A variety of bacteria initiate the cyclopropanation of fatty acids in the stationary phase or upon exposure to low pH [6, 40, 41], osmotic stress [42, 43] and high temperature [44]. The conversion of unsaturated fatty acids into the corresponding CFAs reduces the levels of unsaturated fatty acids in membranes and therefore contributes to a reduction of the membrane fluidity which renders lipid bilayers more rigid [45]. Cyclization of fatty acid acyl chains is therefore generally regarded as a means to reduce membrane fluidity to adapt the cells for adverse conditions [6]. The content of cyclopropane fatty acids with 25 carbon atoms is correlated with early growth in spring for Galanthus nivalis L. and Anthriscus silvestris L. [46]. Lipids esterified with long chain cyclopropane fatty acids could contribute to the physiological adaptations of early spring plants and drought-tolerant plants by reducing membrane permeability to solvent [46].

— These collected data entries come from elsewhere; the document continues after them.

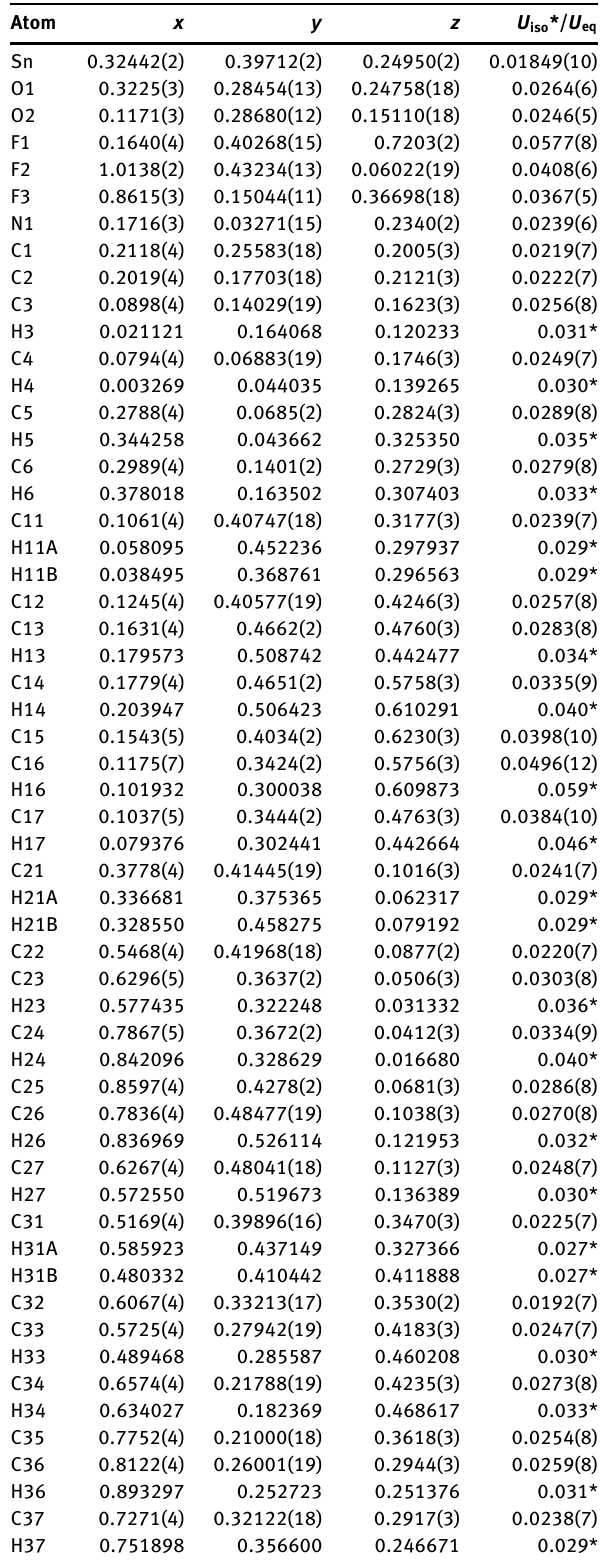
Table 2: Fractional atomic coordinates and isotropic or equivalent isotropic displacement parameters (Å 2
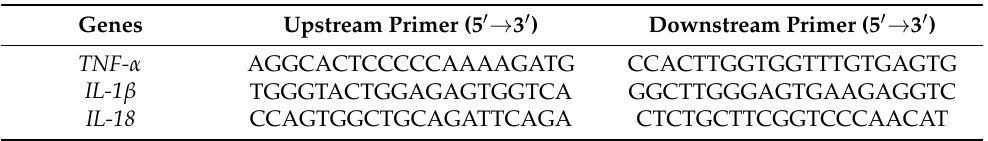
Table 1. Fluorescent quantitative PCR primer sequences. Genes Upstream Primer (5 (cid:48) → 3 (cid:48)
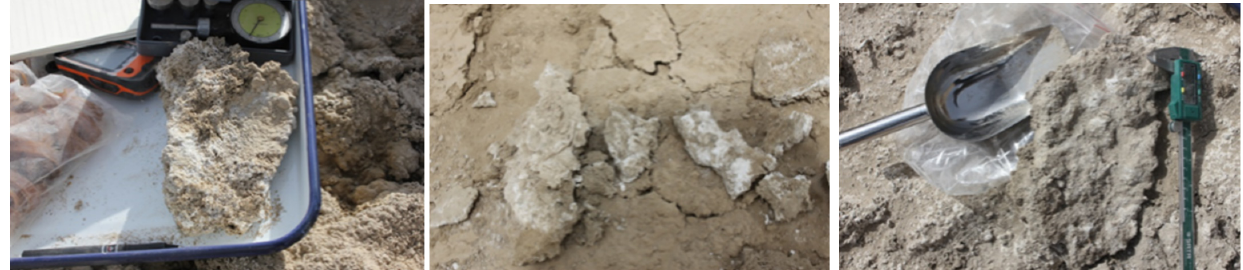
Figure 7. Salt crusts on topsoils in the Tarim River Basin.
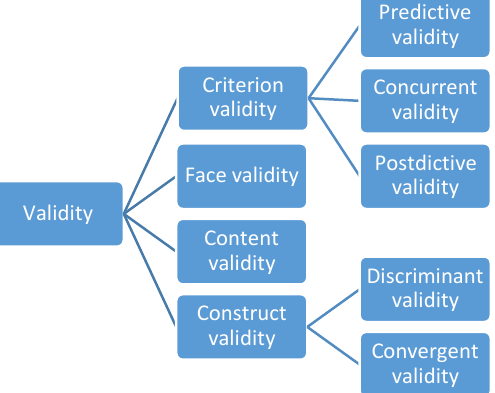
Fig. 2. Subtypes of various forms of validity tests.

CPE inhibited fatty acid desaturation in two fungi of interest to plant pathologists and CPE from Sterculia foetida affected U. maydis, the basidiomycete responsible for corn smut growth and morphology, suggesting that CPE serves as antifungal agent [47]. Study of gene expression changes in Fusarium oxysporum f. sp. vasinfectum-infected cotton seedlings identified GhCPS2 (i.e., CD486555) as having increased expression in cotton roots at 3 days post-infection, together with a bacterially induced lipoxygenase. This makes GhCPS2 one of the few potential defense-related genes induced in infected roots and putative stress-related genes encoding proteins such as glutathione S-transferase (GST) 18 and nitropropane dioxygenase [48].

Conclusions

We have shown that both GhCPS1 and 2 contribute to CFA accumulation in cotton seeds; but GhCPS1 accounts for the majority of CFA accumulation in roots and stems. The information presented herein has potential uses for two distinct biotechnological applications. It is highly desirable to target both GhCPS1 and 2 for suppression to reduce the CPE content of cottonseed meal for use as animal feed. Conversely, to facilitate CPA accumulation for use as oleochemical feedstocks, our data suggests GhCPS1 to be the best choice for heterologous expression in a production plant.